Vail Resorts, which regionally operates Northstar, Kirkwood and Heavenly resorts, is going a step further to control crowds. All 34 of its North American properties are requiring pass holders to make a reservation before arriving at the mountain.

“We want to provide assurance to our guests that we will do our very best to minimize crowds at all times — be it a holiday weekend or the unpredictable powder day,” Rob Katz, Vail president and CEO, said in a press release. “We believe this approach will help ensure a safe experience for everyone, while prioritizing access for our pass holders.”


All told, the snowsports industry generates $55 billion annually toward the U.S. economy, according to NSAA. Reitzell said the ski industry in California generates “billions of dollars,” and roughly half of the cash is spent outside of the ski areas — from restaurants to local shops to hotels.

“If you took that (ski season) away, it would be very challenging on the small communities with resorts,” Reitzell said.

Incline Village, an affluent ski town of roughly 9,000 residents on the lake’s North Shore, is one of those communities.

“… Skiing is a big part of the economy of North Lake Tahoe in the wintertime,” Raymore said. “It’s one of the drivers for visitation, as well as getting second homeowners and residents into the outdoors.”

With greater Reno-Tahoe being home to the highest concentration of ski resorts in North America, Ben McDonald, senior communications manager at the Reno-Sparks Convention & Visitors Authority, said the winter recreation season is “crucial” to the region’s economy.

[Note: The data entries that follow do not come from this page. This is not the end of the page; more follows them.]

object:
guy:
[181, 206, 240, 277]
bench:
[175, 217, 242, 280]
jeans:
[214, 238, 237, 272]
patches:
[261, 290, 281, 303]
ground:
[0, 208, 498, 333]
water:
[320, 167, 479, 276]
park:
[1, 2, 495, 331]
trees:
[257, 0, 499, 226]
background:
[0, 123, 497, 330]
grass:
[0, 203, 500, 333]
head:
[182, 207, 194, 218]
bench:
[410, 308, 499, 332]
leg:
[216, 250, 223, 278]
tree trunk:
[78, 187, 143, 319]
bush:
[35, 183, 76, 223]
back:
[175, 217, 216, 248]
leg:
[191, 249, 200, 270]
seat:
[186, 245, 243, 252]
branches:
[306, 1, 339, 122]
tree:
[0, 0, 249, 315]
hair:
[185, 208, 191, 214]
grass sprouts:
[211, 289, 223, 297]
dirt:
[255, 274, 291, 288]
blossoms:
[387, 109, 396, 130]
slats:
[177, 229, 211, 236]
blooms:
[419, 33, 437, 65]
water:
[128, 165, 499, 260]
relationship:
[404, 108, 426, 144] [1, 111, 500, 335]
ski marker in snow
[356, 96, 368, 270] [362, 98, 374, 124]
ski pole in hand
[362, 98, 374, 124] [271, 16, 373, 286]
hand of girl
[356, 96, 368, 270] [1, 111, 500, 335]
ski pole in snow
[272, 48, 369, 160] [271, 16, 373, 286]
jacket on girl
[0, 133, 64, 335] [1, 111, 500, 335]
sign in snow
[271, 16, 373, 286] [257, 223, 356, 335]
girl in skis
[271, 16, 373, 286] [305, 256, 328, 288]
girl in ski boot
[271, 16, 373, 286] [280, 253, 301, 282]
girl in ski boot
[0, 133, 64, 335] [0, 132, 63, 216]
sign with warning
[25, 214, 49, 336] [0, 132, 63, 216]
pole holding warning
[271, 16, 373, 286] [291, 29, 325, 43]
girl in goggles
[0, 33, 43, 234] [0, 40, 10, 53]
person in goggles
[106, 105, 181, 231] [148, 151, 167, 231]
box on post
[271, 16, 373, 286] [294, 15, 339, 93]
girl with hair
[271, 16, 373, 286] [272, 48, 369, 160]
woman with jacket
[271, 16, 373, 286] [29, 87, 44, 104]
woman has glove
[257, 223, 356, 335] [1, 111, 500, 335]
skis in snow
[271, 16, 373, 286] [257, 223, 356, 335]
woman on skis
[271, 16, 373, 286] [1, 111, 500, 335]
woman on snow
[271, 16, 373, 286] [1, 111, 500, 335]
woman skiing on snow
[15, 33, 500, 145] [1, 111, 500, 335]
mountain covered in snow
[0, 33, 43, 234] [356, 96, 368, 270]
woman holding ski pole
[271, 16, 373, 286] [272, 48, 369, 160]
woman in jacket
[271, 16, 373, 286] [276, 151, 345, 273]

“The thing that ski season does is it gets people talking about us, and it gives people something to do in the wintertime,” McDonald said. “The gaming product obviously still has a draw, and it keeps people in the city if they’re on a ski trip. But, right now, until entertainment is allowed to reopen, ski season is going to be the draw.”

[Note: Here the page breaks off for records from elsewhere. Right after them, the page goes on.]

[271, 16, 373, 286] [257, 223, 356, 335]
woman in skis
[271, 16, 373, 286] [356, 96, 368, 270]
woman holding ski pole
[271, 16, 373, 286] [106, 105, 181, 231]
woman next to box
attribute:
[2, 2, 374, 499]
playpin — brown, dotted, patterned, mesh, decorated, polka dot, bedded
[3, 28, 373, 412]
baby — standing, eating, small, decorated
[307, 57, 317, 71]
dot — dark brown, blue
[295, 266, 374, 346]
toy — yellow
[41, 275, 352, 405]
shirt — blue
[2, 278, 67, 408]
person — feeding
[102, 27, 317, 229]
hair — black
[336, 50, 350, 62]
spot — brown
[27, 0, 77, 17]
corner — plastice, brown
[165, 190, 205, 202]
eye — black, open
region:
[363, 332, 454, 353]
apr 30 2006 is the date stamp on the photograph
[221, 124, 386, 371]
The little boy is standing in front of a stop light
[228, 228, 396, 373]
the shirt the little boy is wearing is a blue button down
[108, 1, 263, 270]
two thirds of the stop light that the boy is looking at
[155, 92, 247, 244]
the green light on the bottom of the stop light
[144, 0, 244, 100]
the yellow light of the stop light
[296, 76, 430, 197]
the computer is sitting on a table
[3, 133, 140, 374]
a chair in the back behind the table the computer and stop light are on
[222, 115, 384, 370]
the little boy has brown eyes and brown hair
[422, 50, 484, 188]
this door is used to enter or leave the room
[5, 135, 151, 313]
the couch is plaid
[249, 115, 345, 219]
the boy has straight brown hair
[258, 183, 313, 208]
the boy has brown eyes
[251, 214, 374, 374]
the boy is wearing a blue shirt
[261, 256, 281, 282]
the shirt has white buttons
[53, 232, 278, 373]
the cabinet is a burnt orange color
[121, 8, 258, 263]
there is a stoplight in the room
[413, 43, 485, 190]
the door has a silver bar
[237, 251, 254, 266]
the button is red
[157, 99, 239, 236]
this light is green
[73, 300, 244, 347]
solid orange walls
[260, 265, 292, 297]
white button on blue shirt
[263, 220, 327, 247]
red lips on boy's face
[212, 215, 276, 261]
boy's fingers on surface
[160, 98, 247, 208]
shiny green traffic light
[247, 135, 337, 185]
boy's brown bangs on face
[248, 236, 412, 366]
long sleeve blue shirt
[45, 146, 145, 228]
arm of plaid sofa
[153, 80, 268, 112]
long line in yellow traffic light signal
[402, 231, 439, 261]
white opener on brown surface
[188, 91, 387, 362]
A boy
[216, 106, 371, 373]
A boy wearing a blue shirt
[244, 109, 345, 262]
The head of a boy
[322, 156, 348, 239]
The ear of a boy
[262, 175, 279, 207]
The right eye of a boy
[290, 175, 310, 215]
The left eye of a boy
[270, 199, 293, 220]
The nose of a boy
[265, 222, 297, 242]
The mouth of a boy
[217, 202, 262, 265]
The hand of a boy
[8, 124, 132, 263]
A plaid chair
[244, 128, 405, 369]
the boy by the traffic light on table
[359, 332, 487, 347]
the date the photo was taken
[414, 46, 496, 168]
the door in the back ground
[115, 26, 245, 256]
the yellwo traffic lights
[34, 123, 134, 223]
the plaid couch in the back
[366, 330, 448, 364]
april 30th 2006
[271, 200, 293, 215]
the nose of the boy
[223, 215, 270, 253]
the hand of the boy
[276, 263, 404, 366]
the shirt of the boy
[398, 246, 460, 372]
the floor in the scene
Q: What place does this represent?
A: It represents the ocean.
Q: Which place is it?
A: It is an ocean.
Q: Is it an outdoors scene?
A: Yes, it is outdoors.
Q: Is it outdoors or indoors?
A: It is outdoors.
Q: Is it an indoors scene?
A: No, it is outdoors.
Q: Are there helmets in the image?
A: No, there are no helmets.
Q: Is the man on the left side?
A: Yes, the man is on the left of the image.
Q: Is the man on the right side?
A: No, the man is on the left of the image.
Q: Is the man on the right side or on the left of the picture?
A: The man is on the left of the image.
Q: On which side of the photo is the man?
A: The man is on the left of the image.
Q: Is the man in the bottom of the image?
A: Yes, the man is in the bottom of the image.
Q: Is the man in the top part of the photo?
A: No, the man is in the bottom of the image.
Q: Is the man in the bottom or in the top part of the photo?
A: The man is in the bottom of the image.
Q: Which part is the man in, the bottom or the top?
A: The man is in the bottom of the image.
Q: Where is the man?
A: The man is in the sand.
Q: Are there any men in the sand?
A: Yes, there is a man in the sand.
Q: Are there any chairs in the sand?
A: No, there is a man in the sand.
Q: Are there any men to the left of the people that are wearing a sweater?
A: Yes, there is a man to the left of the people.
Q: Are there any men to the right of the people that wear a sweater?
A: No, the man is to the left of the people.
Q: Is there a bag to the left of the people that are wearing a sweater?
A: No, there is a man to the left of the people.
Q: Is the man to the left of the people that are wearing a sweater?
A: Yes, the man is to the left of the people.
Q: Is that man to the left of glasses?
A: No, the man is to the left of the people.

To illustrate the impact COVID had on tourism last ski season, McDonald pointed to a 52.5% drop in occupied hotel rooms in March compared to 2019 across greater Reno-Sparks-North Tahoe — plummeting from 234,559 rooms to 111,470.

As a whole, the U.S. ski industry lost at least $2 billion due to the economic slide caused by COVID, according to the NSAA.

Despite resorts limiting the number of tickets sold and fewer people using air travel, resorts in the region are cautiously optimistic it will be able to keep the lifts spinning at a safe and steady clip this winter.

As long as the snow is good, that is.

“That’s certainly the key,” Reitzell said. “I feel like that there will be a strong demand to go skiing and riding this year. California and Nevada are definitely more of a drive market versus a flight destination, which I think will probably help. Right now, people are more interested in going places where they can drive versus having to fly.”

Added Pierce: “Our drive-market guests will probably way overpower our destination market guests; whether people actually get on planes and fly as much this year remains to be seen.”